Au cœur du palais de justice d’Avignon se joue un procès hors norme. Gisèle Pelicot, 71 ans, fait face à son ex-mari et 50 autres hommes accusés de l’avoir violée pendant des années alors qu’elle était droguée et inconsciente. Mais au-delà de son propre calvaire, cette femme courageuse est devenue une icône féministe déterminée à “changer cette société” face aux violences sexuelles faites aux femmes.
“Je suis une femme totalement détruite” mais debout
Malgré l’épreuve traversée, Gisèle Pelicot trouve la force de témoigner. Mercredi, devant le tribunal de Vaucluse qui juge ce dossier sordide des viols de Mazan, elle a lancé d’une voix claire : “Je suis une femme totalement détruite”. Pourtant, loin de se laisser abattre, elle affiche une volonté sans faille. En demandant la levée du huis clos, Mme Pelicot souhaite que son exemple encourage toutes les victimes de viol :
Je voulais que toutes les femmes qui sont victimes de viol se disent ‘Madame Pelicot l’a fait, on peut le faire’. Je ne veux plus qu’elles aient honte. La honte, ce n’est pas à nous de l’avoir, c’est à eux.
Un message fort, pour que la parole se libère. Car à travers son combat, Gisèle Pelicot porte celui de toutes les femmes brisées dans leur chair et leur âme. “J’exprime surtout ma volonté et détermination pour qu’on change cette société”, martèle celle qui est devenue malgré elle une figure de proue contre les violences sexuelles.

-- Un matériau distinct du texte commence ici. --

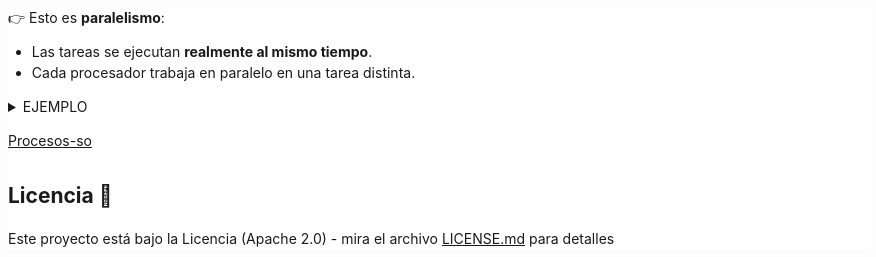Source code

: 👉 Esto es **paralelismo**:  

- Las tareas se ejecutan **realmente al mismo tiempo**.  
- Cada procesador trabaja en paralelo en una tarea distinta.  

<details><summary>EJEMPLO</summary></details>


[Procesos-so](PROCESOS-SO.md)

## Licencia 📄

Este proyecto está bajo la Licencia (Apache 2.0) - mira el archivo [LICENSE.md](../../../LICENSE) para detalles

</div>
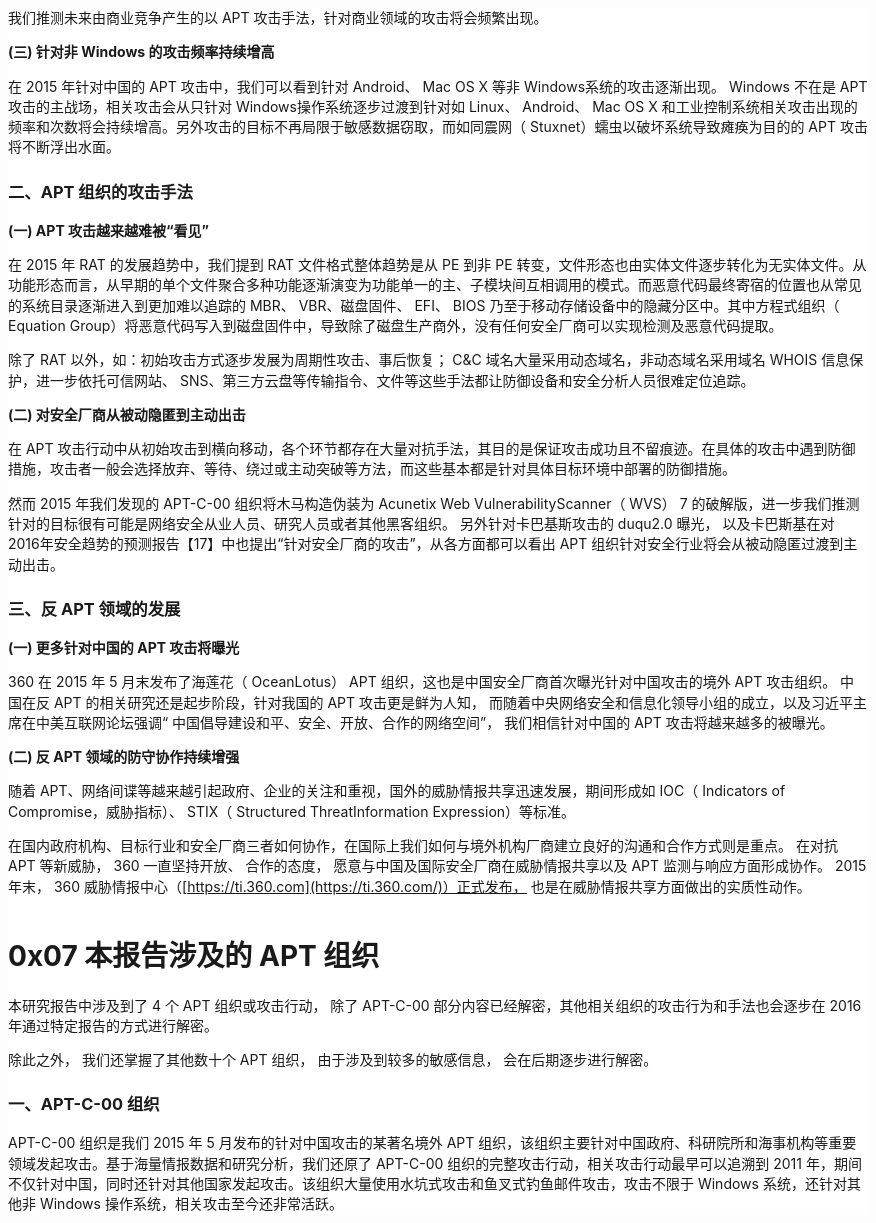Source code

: 我们推测未来由商业竞争产生的以 APT 攻击手法，针对商业领域的攻击将会频繁出现。

**(三) 针对非 Windows 的攻击频率持续增高**

在 2015 年针对中国的 APT 攻击中，我们可以看到针对 Android、 Mac OS X 等非 Windows系统的攻击逐渐出现。 Windows 不在是 APT 攻击的主战场，相关攻击会从只针对 Windows操作系统逐步过渡到针对如 Linux、 Android、 Mac OS X 和工业控制系统相关攻击出现的频率和次数将会持续增高。另外攻击的目标不再局限于敏感数据窃取，而如同震网（ Stuxnet）蠕虫以破坏系统导致瘫痪为目的的 APT 攻击将不断浮出水面。

### 二、APT 组织的攻击手法

**(一) APT 攻击越来越难被“看见”**

在 2015 年 RAT 的发展趋势中，我们提到 RAT 文件格式整体趋势是从 PE 到非 PE 转变，文件形态也由实体文件逐步转化为无实体文件。从功能形态而言，从早期的单个文件聚合多种功能逐渐演变为功能单一的主、子模块间互相调用的模式。而恶意代码最终寄宿的位置也从常见的系统目录逐渐进入到更加难以追踪的 MBR、 VBR、磁盘固件、 EFI、 BIOS 乃至于移动存储设备中的隐藏分区中。其中方程式组织（ Equation Group）将恶意代码写入到磁盘固件中，导致除了磁盘生产商外，没有任何安全厂商可以实现检测及恶意代码提取。

除了 RAT 以外，如：初始攻击方式逐步发展为周期性攻击、事后恢复； C&C 域名大量采用动态域名，非动态域名采用域名 WHOIS 信息保护，进一步依托可信网站、 SNS、第三方云盘等传输指令、文件等这些手法都让防御设备和安全分析人员很难定位追踪。

**(二) 对安全厂商从被动隐匿到主动出击**

在 APT 攻击行动中从初始攻击到横向移动，各个环节都存在大量对抗手法，其目的是保证攻击成功且不留痕迹。在具体的攻击中遇到防御措施，攻击者一般会选择放弃、等待、绕过或主动突破等方法，而这些基本都是针对具体目标环境中部署的防御措施。

然而 2015 年我们发现的 APT-C-00 组织将木马构造伪装为 Acunetix Web VulnerabilityScanner（ WVS） 7 的破解版，进一步我们推测针对的目标很有可能是网络安全从业人员、研究人员或者其他黑客组织。 另外针对卡巴基斯攻击的 duqu2.0 曝光， 以及卡巴斯基在对 2016年安全趋势的预测报告【17】中也提出“针对安全厂商的攻击”，从各方面都可以看出 APT 组织针对安全行业将会从被动隐匿过渡到主动出击。

### 三、反 APT 领域的发展

**(一) 更多针对中国的 APT 攻击将曝光**

360 在 2015 年 5 月末发布了海莲花（ OceanLotus） APT 组织，这也是中国安全厂商首次曝光针对中国攻击的境外 APT 攻击组织。 中国在反 APT 的相关研究还是起步阶段，针对我国的 APT 攻击更是鲜为人知， 而随着中央网络安全和信息化领导小组的成立，以及习近平主席在中美互联网论坛强调“ 中国倡导建设和平、安全、开放、合作的网络空间”， 我们相信针对中国的 APT 攻击将越来越多的被曝光。

**(二) 反 APT 领域的防守协作持续增强**

随着 APT、网络间谍等越来越引起政府、企业的关注和重视，国外的威胁情报共享迅速发展，期间形成如 IOC（ Indicators of Compromise，威胁指标）、 STIX（ Structured ThreatInformation Expression）等标准。

在国内政府机构、目标行业和安全厂商三者如何协作，在国际上我们如何与境外机构厂商建立良好的沟通和合作方式则是重点。 在对抗 APT 等新威胁， 360 一直坚持开放、 合作的态度， 愿意与中国及国际安全厂商在威胁情报共享以及 APT 监测与响应方面形成协作。 2015年末， 360 威胁情报中心（[https://ti.360.com](https://ti.360.com/)）正式发布， 也是在威胁情报共享方面做出的实质性动作。

0x07 本报告涉及的 APT 组织
=====

本研究报告中涉及到了 4 个 APT 组织或攻击行动， 除了 APT-C-00 部分内容已经解密，其他相关组织的攻击行为和手法也会逐步在 2016 年通过特定报告的方式进行解密。

除此之外， 我们还掌握了其他数十个 APT 组织， 由于涉及到较多的敏感信息， 会在后期逐步进行解密。

### 一、APT-C-00 组织

APT-C-00 组织是我们 2015 年 5 月发布的针对中国攻击的某著名境外 APT 组织，该组织主要针对中国政府、科研院所和海事机构等重要领域发起攻击。基于海量情报数据和研究分析，我们还原了 APT-C-00 组织的完整攻击行动，相关攻击行动最早可以追溯到 2011 年，期间不仅针对中国，同时还针对其他国家发起攻击。该组织大量使用水坑式攻击和鱼叉式钓鱼邮件攻击，攻击不限于 Windows 系统，还针对其他非 Windows 操作系统，相关攻击至今还非常活跃。
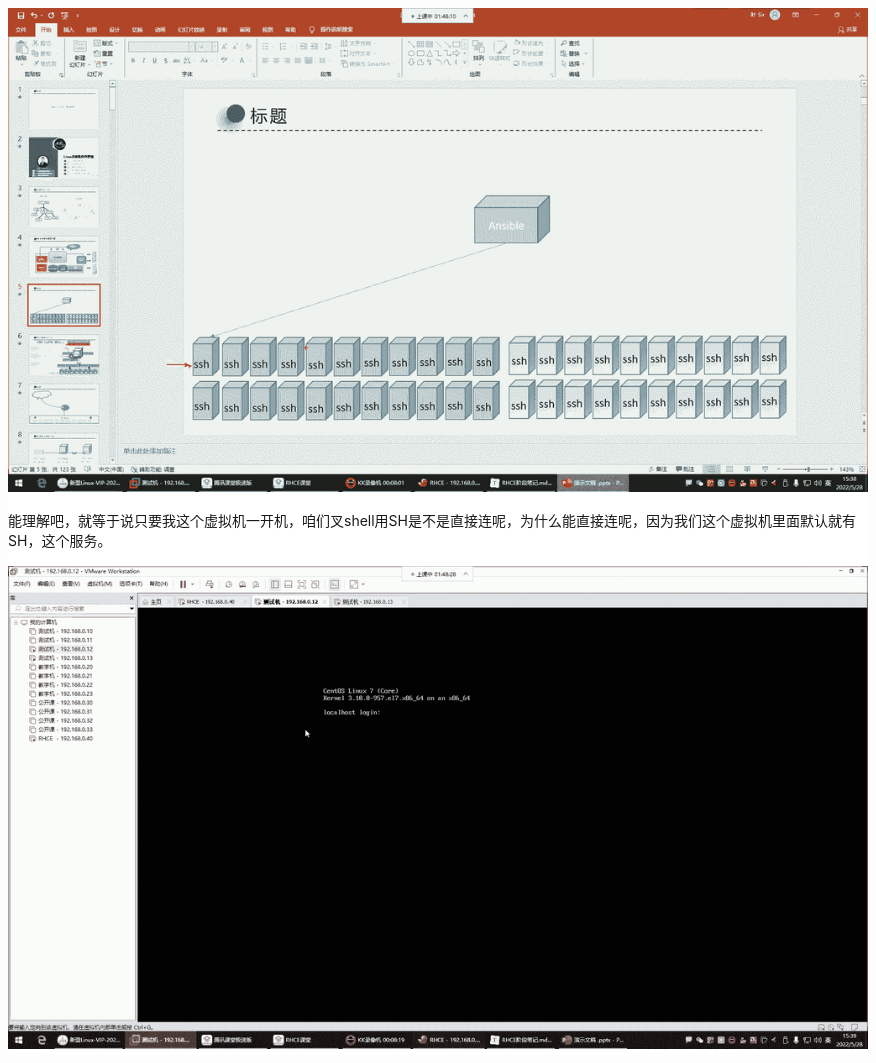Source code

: ![](img/e1abab649d701c56b9a24316bb413c4c_1.png)

能理解吧，就等于说只要我这个虚拟机一开机，咱们叉shell用SH是不是直接连呢，为什么能直接连呢，因为我们这个虚拟机里面默认就有SH，这个服务。



![](img/e1abab649d701c56b9a24316bb413c4c_3.png)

Un long chemin vers la reconstruction
Mais la route est encore longue pour cette septuagénaire meurtrie qui ne sait pas “comment se reconstruire” après un tel déferlement de violences. Pendant 10 ans, son mari l’a droguée aux anxiolytiques pour abuser d’elle et la livrer à des dizaines d’hommes contactés sur internet. Une descente aux enfers qu’elle a du mal à s’expliquer :
Je cherche à comprendre comment ce mari, qui était l’homme parfait, a pu en arriver là. Comment ma vie a pu basculer. (…) Personne n’a rien vu.
Face à cette “trahison incommensurable”, Gisèle Pelicot ne baisse pas les bras. Même si à “bientôt 72 ans”, elle ne sait pas si sa “vie suffira pour se relever”, elle continue à se battre pied à pied.
Briser la loi du silence
Dans ce procès fleuve prévu jusqu’au 20 décembre, les 51 accusés défilent à la barre. Beaucoup peinent à reconnaître l’avoir violée, invoquant la “peur”, l’envie de “faire plaisir” ou même “l’accident”. Des justifications inaudibles pour Gisèle Pelicot, qui refuse de voir son calvaire minimisé :
Ces hommes sont en train de me souiller. Ils souillent une femme inconsciente. (…) Pour moi il n’y a pas ‘viol et viol’. Ce sont des violeurs, ils violent, point.
Loin de se laisser impressionner, elle continue à suivre les audiences avec assiduité. Parfois, un rictus moqueur ou un haussement de sourcils trahit son agacement face aux explications sommaires des accusés. Mais elle tient bon, pour “que son exemple serve aux autres”. Car ce procès n’est pas seulement le sien :
C’est aussi celui de toutes les femmes et hommes victimes de viol.
Un combat de tous les instants pour cette grande dame qui veut faire tomber la loi du silence. Sous les applaudissements du public qui la soutient, elle avance avec détermination pour porter son message et celui des victimes qui subissent de telles atrocités dans l’ombre. Et espère, par sa voix, faire changer les mentalités et les lois pour endiguer ce fléau des violences sexuelles. Un défi immense, à la hauteur de son courage.